Darüber hinaus kritisierte die Rednerin auch die Corona-Maßnahmen. „Ich werde niemals eine Maske aufziehen“, betonte sie, ohne dafür eine konkrete Begründung zu nennen. Auch das Thema Gendern wurde angesprochen. „Gendern ist Dreck“, so Grützmacher weiter. Ihre Ausdrucksweise ging dann wohl aber doch einigen Demonstranten zu weit. Vereinzelt verließen sie die Kundgebung während ihrer Rede.

„Habt ihr die Schnauze voll von Sanktionen?“, fragte Jovica Jovic, der den Youtube-Kanal TV Russia betreibt und schon mehrfach bei pro-russischen Demonstrationen im Bundesgebiet aufgetreten ist, zu Beginn seiner Rede. Die Regierung wolle mit ihren Maßnahmen das Volk teilen. Deshalb müsse man nun zusammenstehen und auf die Straße gehen. „Ich distanziere mich von jedem Krieg, aber auch von unserer Regierung“, so Jovic, der allerdings kein Problem damit zu haben scheint, sich unter den aktuellen Umständen mit Russland-Fahnen schwenkenden Demonstranten gemein zu machen. Für ihn sind dagegen Kanzler Olaf Scholz (SPD) und Außenministerin Annalena Baerbock (Grüne) „das wahre Problem“. Mit einer Distanzierung gegenüber Putin tue sich der Youtuber laut eigener Aussage allerdings sehr schwer.

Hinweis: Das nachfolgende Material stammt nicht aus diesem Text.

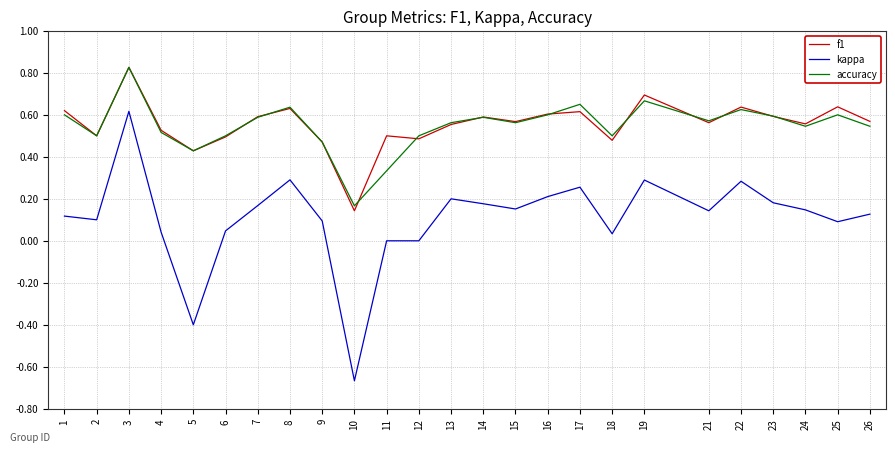

At which label does accuracy reach its minimum?

10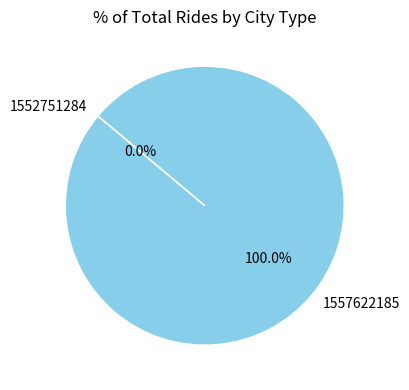

To the nearest percent, what portion does 1557622185 represent?

100%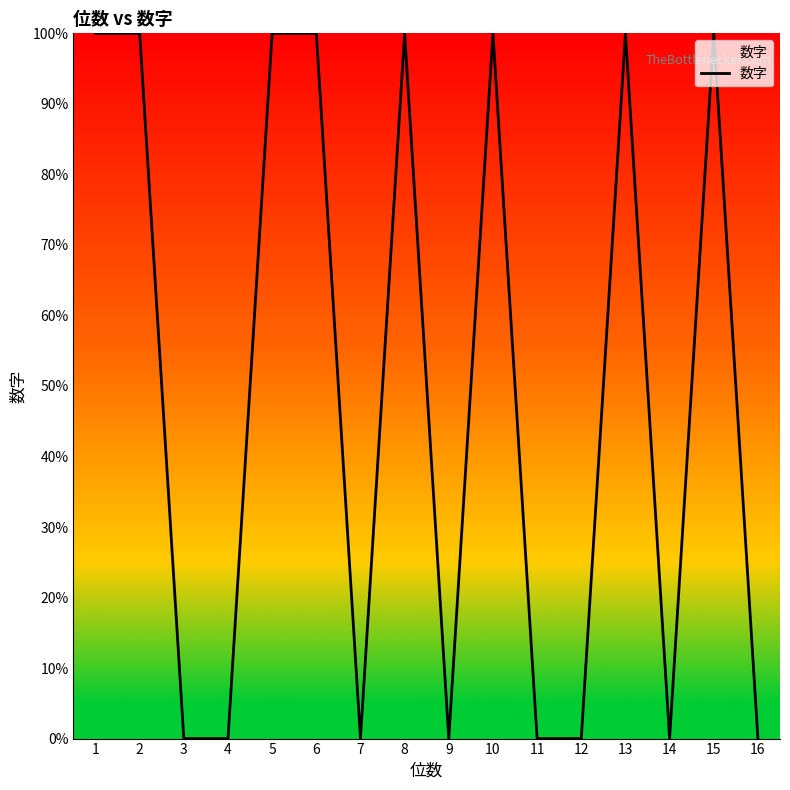

True or false: there are more than 1 points higher than both neighbors.

True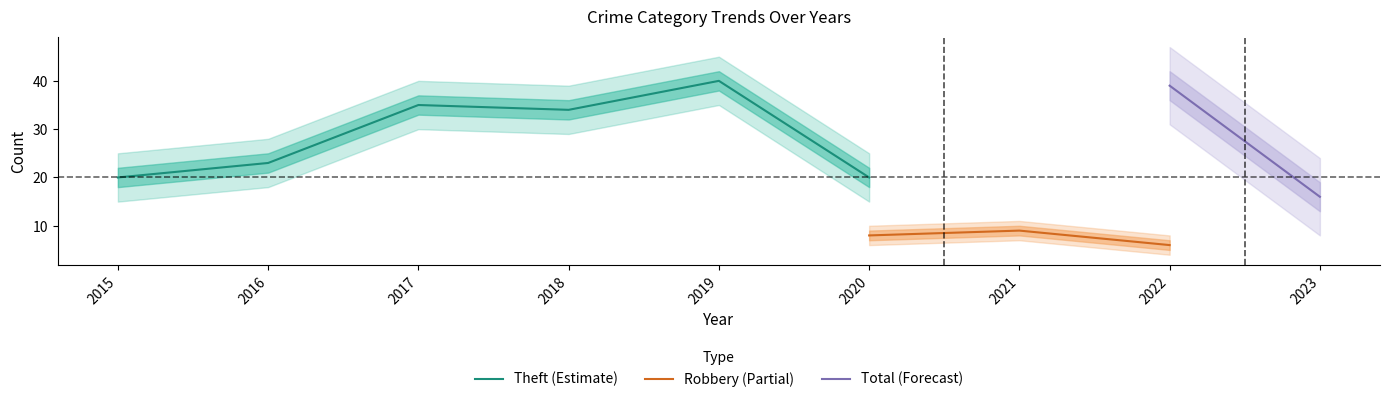

Which has a higher value, 2021 or 2023?

2023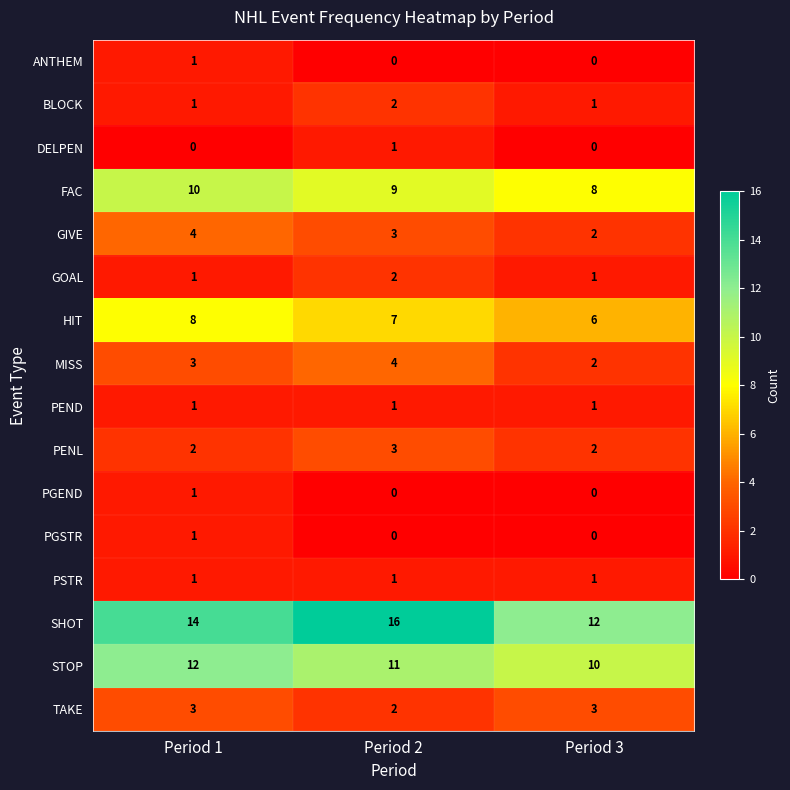

Between Period 2 and Period 3, which series saw the biggest shift?

SHOT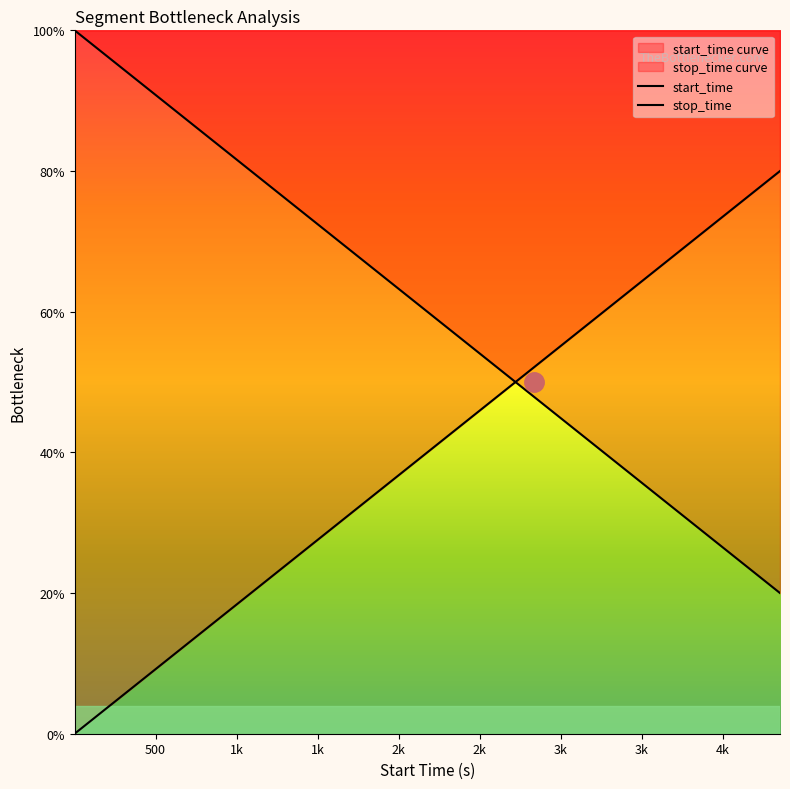

True or false: start_time and stop_time cross at least once.

True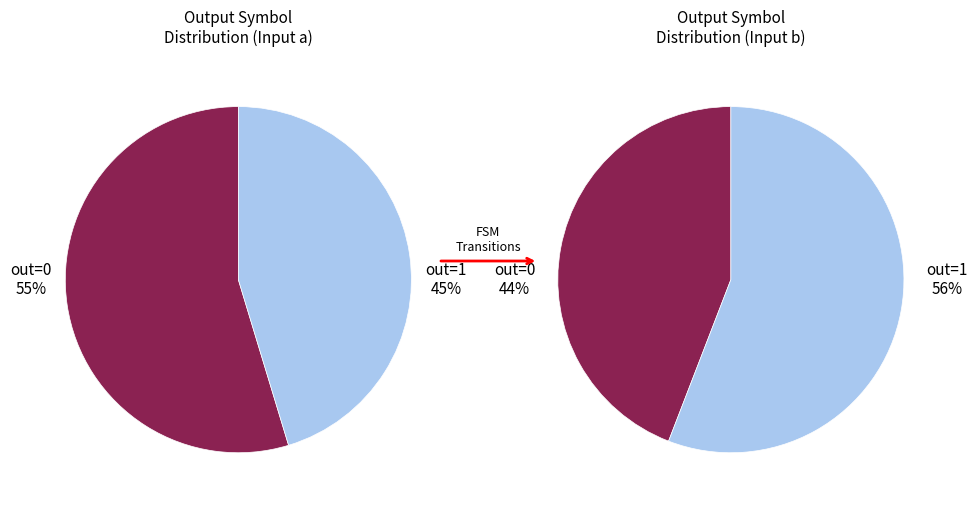

What is the change in value from output 0 to output 1?

+1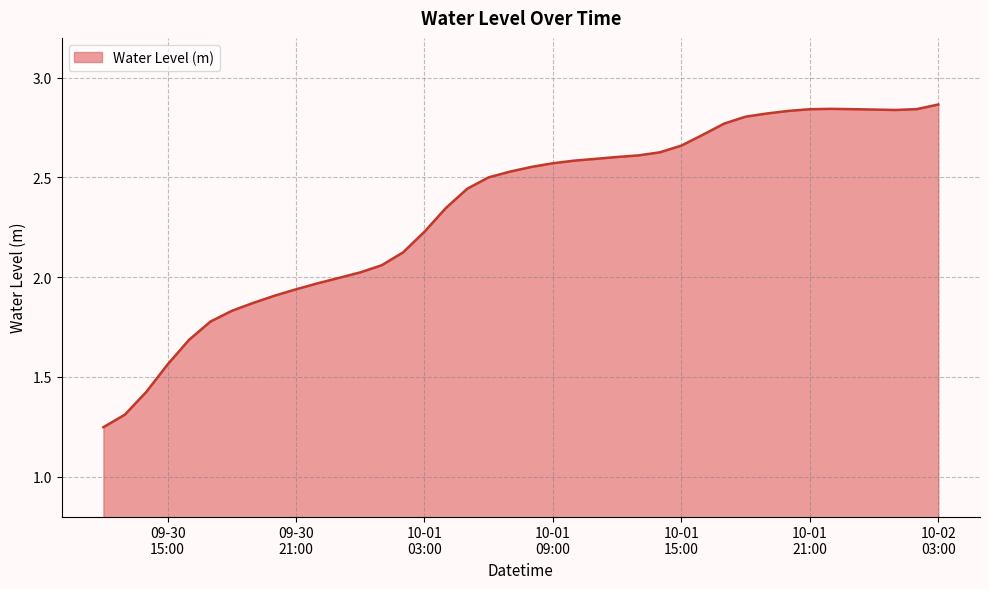

Does the chart have visible grid lines?

Yes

Er sprach sich gegen die Waffenlieferung für die Ukraine aus. „Unsere Waffen lösen nämlich Elend aus.“ Jovic warnte außerdem vor dem Abwurf von Atombomben. „Wenn Russland sich in die Ecke gedrängt fühlt, müssen wir uns alle keine Sorgen mehr um Preiserhöhungen machen, da wir dann sowieso alle verstrahlt sind.“ Der wahre „Teufel der Welt“ sei aber dennoch nicht Russland, sondern die USA. „Zwischen Trump und Biden gibt es nur einen Unterschied. Einer von den beiden ist dement“, fabulierte Jovic.

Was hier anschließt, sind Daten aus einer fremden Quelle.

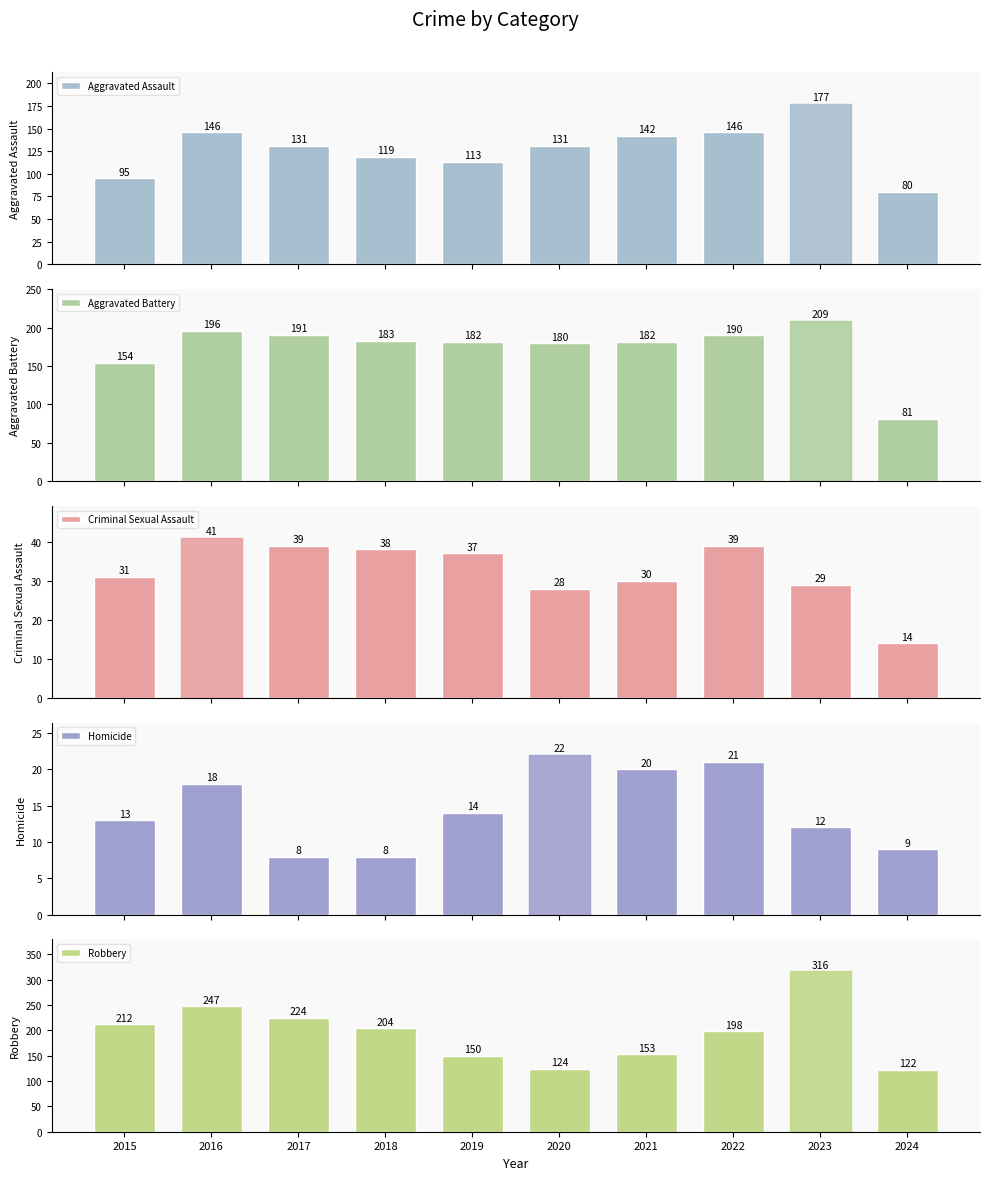

The value of Robbery at 2023 is 316. True or false?

True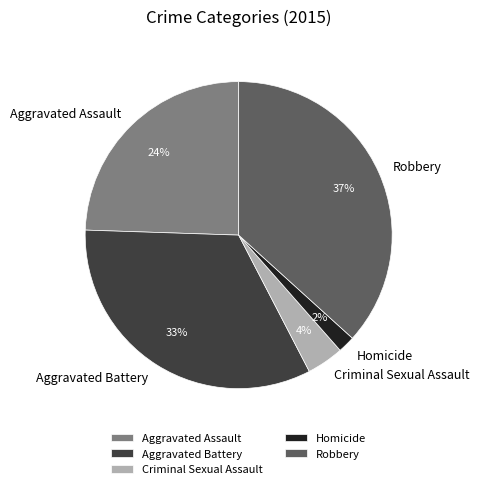

To the nearest percent, what percentage of the pie is Criminal Sexual Assault?

4%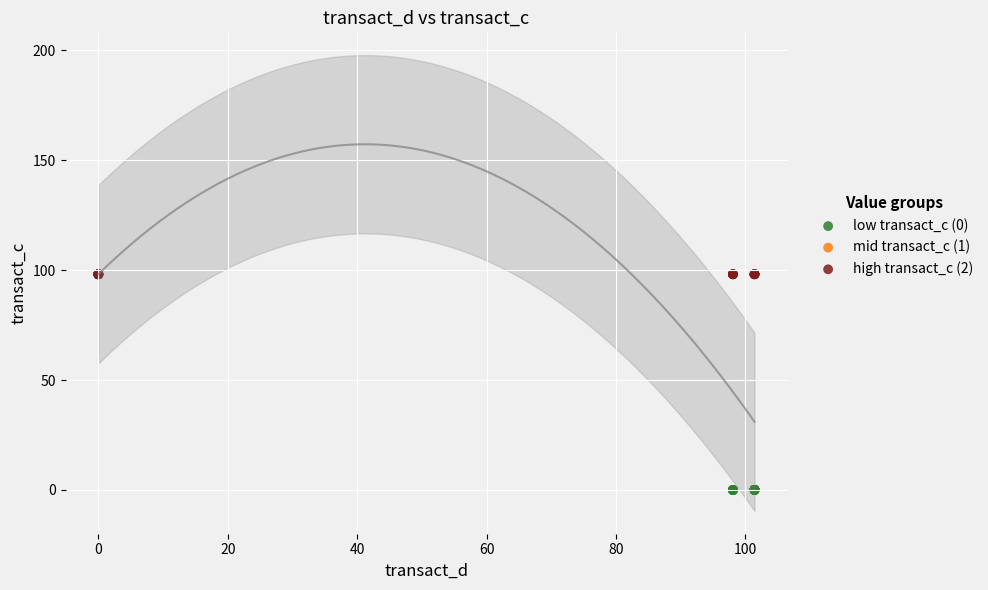

Which series reaches the maximum Y coordinate?

high transact_c (2)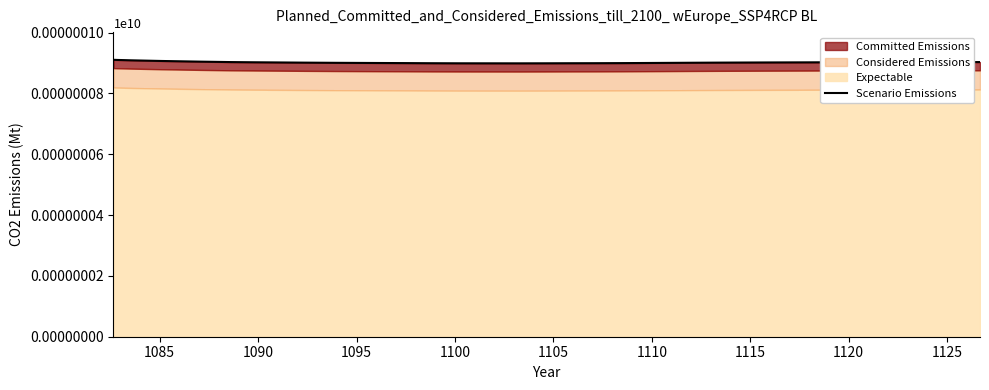

Reading right to left, what are all the values shown in this chart?

903.1	902.9	902.8	902.8	902.7	902.5	902.2	902.0	901.8	901.5	901.3	900.9	900.5	900.1	899.7	899.4	899.3	899.1	898.9	899.0	899.1	899.3	899.7	900.2	900.6	901.3	901.9	902.4	903.1	903.8	904.5	905.3	906.0	906.7	907.5	908.2	908.9	909.5	910.1	910.6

Anfeindungen gegen die Grünen

Der gebürtige Serbe habe in den vergangenen Monaten Anfeindungen gegen Russen erlebt. „Ich selbst stehe für ein multikulturelles Deutschland und ich möchte Brücken bauen“, behauptete er. Abschließend hatte Jovic auch noch eine Anfeindung gegenüber Annalena Baerbock und ihre Parteikollegen mit dabei: „Eine zweite Amtszeit mit Euch wird es nicht geben.“

„Unsere Regierung führt Krieg gegen das eigene Land“, sagte Jens Meyer, Kreisvorsitzender der Partei „die Basis“. Dies führe zu „Wirtschaftsleichen“ und zur Enteignung der Leute. Allerdings seien die Politiker nur Marionetten, lehnte er sich an eine der gängigen Verschwörungstheorien an. Es stelle sich die Frage, wer diese steuere. Meyer könne den eigenen Angaben zufolge die Gründe für den Einmarsch in die Ukraine nachvollziehen. Wie er zu dieser Einschätzung kommt, ließ er aber offen. Der Krieg selbst sei hingegen nicht nachvollziehbar. „Die Proteste in der Ukraine und in Russland zeigen, dass das Volk keinen Krieg will.“ Deutschland solle, genau wie Österreich und die Schweiz, neutral bleiben. Waffenlieferungen seien nicht die richtige Lösung.

Auch der Kreisvorsitzende der Partei „die Basis“ sprach sich dafür aus, die Atomkraftwerke aufgrund der Energie-Krise weiter am Netz zu lassen. Er wolle gemeinsam mit einigen Mitstreitern zeitnah einen offenen Brief an die Stadt Limburg und an den Landkreis Limburg-Weilburg schicken. So wolle er in Erfahrung bringen, inwieweit diese auf einen möglichen Blackout vorbereitet sind. Auch Meyer arbeitete sich an den Grünen ab. Von denen distanziere er sich - und von allen Extremisten.

Nach der Kundgebung marschierten die Demonstranten durch die Innenstadt. Begleitet wurden sie dabei von einem großen Polizeiaufgebot. Auf Plakaten waren Statements wie „Wer Krieg will, liefert Waffen“ zu lesen. Und dann erklang auch noch „99 Impftermine“ - ein bei Querdenker-Demonstrationen beliebtes Lied gegen die Corona-Maßnahmen.